Agreed. Culture and food availability problem IMO. Like I said I don't see any solution to obesity other than pharma. Which doesn't have to be so negative if the drugs are fairly benign as far as serious sides.
I have very little idea about evolution but in general do you think there might be something that has been missed so far as far as human origins? Maybe this is a too complicated question for getbig, taking too much space and effort to answer. I've read some articles by a fella named Fred Reed who has some problems with the accepted view of human origins but I have no way of properly evaluating it...
https://www.unz.com/freed/darwin-unhinged-the-bugs-in-evolution/

Human origins or the origin of life? abiogenesis is a disputed topic but there are plenty of ideas that have been shown to work in actually biological systems. I do think the idea of life is problematic as is the idea of cognitive. Certain materials exhibit intelligent behaviour, tripaldi wrote a book called parallel minds which dives into this idea quite clearly and lucidly. We know that things like auto-catalytic sets, autopoetic systems and dissipative structures (systems far from equilibrium, like us) show order and organization that is self-propelled (self-organizing). Molecules show this behaviour. Chance and stochasticity is inherent in the system (we know this from chaos theory) and we know from complexity theory that local interactions lead to complex behaviour that is not co-ordinated except for simple local rules-- think of birds mumuring birds- each one follows simple rules based off the interactions adjacent or immediate to them and this forms complex patterns, simple cells do this to form complex organs etc.
I am not super up on evolution in terms of the newest stuff but it is very well established and makes a lot of predictions. Technically its a theory which is simply an explanation of facts, the fact that we have different species in explained by mutation and natural selection and the above concepts.
i think the idea that is missed in that article, which has been proven, is evolution is absolutely blind and requires chance/randomness. For example they have done studies with bacterial lines in which the exact same local environments are set up (so that whatever occurs is inherent to the bacteria) and the lines all evolve differently, one even learned to eat the medium (citrate) that the others could not. It was random mutation and chance. So evolution is non-teleological- we didnt have to evolve and this explains why some creatures are poorly adapted, it didnt have to happen and once you add in context and environment (the idea of ecology) its impossible to predict.

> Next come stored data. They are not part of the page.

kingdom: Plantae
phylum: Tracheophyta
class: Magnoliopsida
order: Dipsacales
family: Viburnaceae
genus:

I am not sure if that answers your question in any way lolol but I think stuart kaufmann is right with respect to abiogenesis and auto-catalytic sets were the cause.
I do think philosophically deleuzes idea of virtuality and difference helps understand this stuff more clearly, there is no outside force (transcendent) that guides things along or was needed, its all immanent and the possibilities of life exceed the actualities we see, things self-organize or are autopoetic and recursive.